Some time ago, I wrote a Lazivore Manifesto—a thinly-veiled self justification for the fact that while I like home grown produce, I really don't like doing too much work to get it. After years of over reach and under achievement, I am finally achieving some success with my gardening efforts. So I thought I'd run through a few techniques that can help fellow lazivores to grow more while doing less.

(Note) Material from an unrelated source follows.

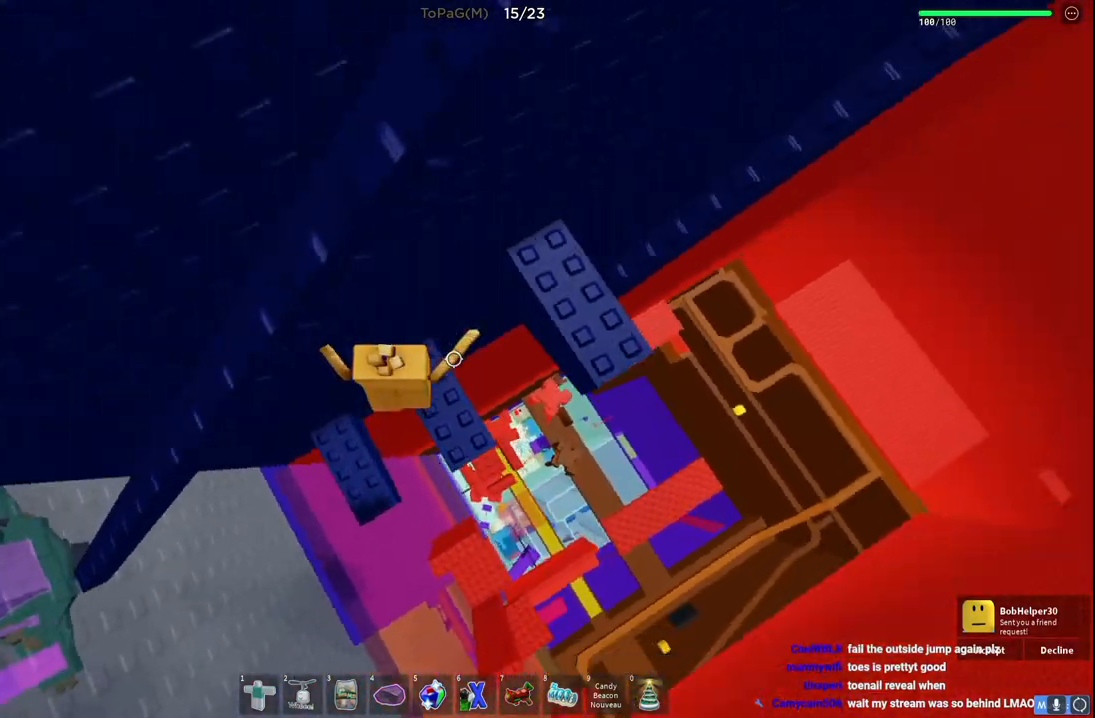
{"keys": ["w"], "events": [[16, "d", "up"], [150, "space", "down"], [216, "w", "down"], [233, "d", "down"], [316, "space", "up"], [433, "d", "up"]]}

Here are some of my favorites.
Mulch, Mulch, Mulch
I've already talked about mulching as a no-cost way to grow more from your garden, but it's a gardening technique that simply can't be emphasized enough—especially when it comes to reducing your workload too. It reduces evaporation, meaning less watering. It suppresses weeds, meaning less weeding. And it protects soil biodiversity, meaning healthier plants and less trouble shooting. As an added bonus, as the mulch breaks down it adds organic matter to the soil, further feeding the soil beasties and improving moisture retention for future crops too. From leaf mulch to shredded newspaper, there are plenty of different mulching options available. I'm a big fan of pine straw, at least here in North Carolina—it's cheap, plentiful and doesn't involve chopping down trees. It's also great for us lazivores because it's super light and easy to haul around. (And no, it doesn't make your soil significantly more acidic.)Grow What Grows Best
I'd love to grow bussels sprouts, but they don't seem to like the humidity here in NC—and I've never had much luck with strawberries either. Garlic, on the other hand, seems to grow for me without trying. So I grow a lot of garlic. Yes, I do grow a few crops that require a little more care and attention—tomatoes, for example—but I am constantly weighing up relative effort versus reward. Not to mention how cheaply and easily I can get that crop at the local farmers' market or grocery store. (Some things are best left to the professionals.)
Eat What Grows Anyway
Yesterday, I found these oyster mushrooms growing in my compost heap. They were the sprouting from the now composting remnants of a (so I thought) failed attempt at growing mushrooms in coffee grounds. This year, I've also eaten potatoes I never planted - courtesy of a previous owner I guess - and lettuce and parsley which has self seeded and gone wild. Learning to keep an eye out for the unexpected edibles is a great way to take the "grow what grows best" principle a step further toward "grow what grows without even trying". It's worth noting that it is sometimes worth giving volunteers a helping hand—I transplanted the lettuce I found self-seeding, for example, into a vacant section of my plot, and I was also sure to leave it to self seed in case I get the same gift next year too.
Ignore the Weeds of August
Some weeds will grow, no matter how much you mulch. So it's worth establishing a selective strategy for how to deal with them. Above all else, at least for the lazivore, it's worth remembering that a weed infestation in April is a much bigger problem than some overgrown weeds in August. Fully grown crops better equipped to compete with weeds than tiny seedlings, and it's also simply too darned hot to be spending much time in the garden. Let them get a little unruly. Pull back the ones that get out of hand. And then sit back, drink a beer and worry about something else instead.
It should be pretty obvious that perennial crops require less work than annuals. You don't need to sow seeds each year. You don't need to water them religiously because their root systems are already developed. And it's easy to mulch them heavily at the start of the season and pretty much forget about weeding for the rest of the year. (Did I mention that mulching is a great strategy for lazivore gardening?) From malabar spinach to asparagus to blueberries, there are plenty of perennial crops you can incorporate into a traditional veggie garden—or you can go whole hog and plant a perennial permaculture food forest too.